Lulu makes it easy for ladies to add their own two cents by inciting them to in with the app through Cosmopolitan-style quizzes and content. Chong tells Johnson, “For our users, it doesn’t feel like they’re doing much to give information.” She likens Lulu to a Wiki for girls. “The idea for us is to move beyond relationships and into health and to beauty and to all the things women care about. That has endless opportunities.”

Surprisingly, men are responding, well… favorably. In an article last November, The New York Times reported that Lulu had received over half a million requests from dudes who welcomed (read: braved) #feedback. One poor soul who had received a 6.5 score was a good sport, tweeting, “I can only assume this is on a scale of 1 to 5.” Um, sure.


Open vs. Closed Innovation: How Much Evil Is Just Right?

August 12, 2010

I had a great time running an executive program last week for Aalto University (formerly Helsinki School of Economics).

One of our liveliest discussions was on the subject of open vs. closed models of innovation. We examined the contrasting approaches of Google vs. Apple.

Google (“don’t be evil”) represented an open innovation culture, with its flat organizational structure, employee autonomy, fairly transparent communications, iterative approach to products (“beta, beta, beta”), and embrace of open platforms like Chrome and Android.

Apple (“be a little evil, and they’ll love you for it”) represented a contrast to that Silicon Valley conventional wisdom, with its hierarchical organization, charismatic hands-on leader, radical secrecy, disavowal of customer input, and embrace of proprietary platforms like iTunes and the iPhone App Store.

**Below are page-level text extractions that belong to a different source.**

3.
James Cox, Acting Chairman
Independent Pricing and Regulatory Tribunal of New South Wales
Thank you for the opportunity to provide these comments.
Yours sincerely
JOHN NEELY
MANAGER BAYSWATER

While partisans often take a strong position on “open” vs. “closed,” both companies have shown the potential benefits of their own approach to innovation. Google has grown thanks to the platform of the open Web, and proven incredibly innovative with a freewheeling, iterative, and decentralized approach (including its famous “20% time” for employees to initiate their own projects). Yet, Apple has likewise thrived under Steve Jobs, proving the power of vertically integrated innovation—linking web apps, installed software, and hardware—to create a transformative product like the iPhone.

With the recent news that Android phone sales have overtaken the iPhone in the U.S., Google’s open approach may be emerging as a winner in the smartphone space. After all, the Android operating system has managed to duplicate much of the magic of the iPhone, while allowing for more customization, greater product variety, availability on every network (not just AT&T), as well as an app store that doesn’t block submissions on sometimes mystifying grounds.

Of course, “open” and “closed” are really just extremes on a spectrum. The whole success of the iPhone came when Apple shifted, in its second model, from a fully closed system to a much more open platform for independent app developers. And, as a recent post by Nik Bhattacharya indicates, Android is not as purely open source as we may assume.

In an age of tight margins and competitive markets, open approaches to innovation are being adopted not just by Silicon Valley companies, but by governments, nonprofits, and traditional corporations like Procter & Gamble. The possibilities for reduced cost and broader sourcing of ideas often outweigh the risks to competitive surprise and exclusivity. It may be that the more traditional “closed” innovation is becoming a luxury that only a high-margin market leader like Apple will be able to afford in the future.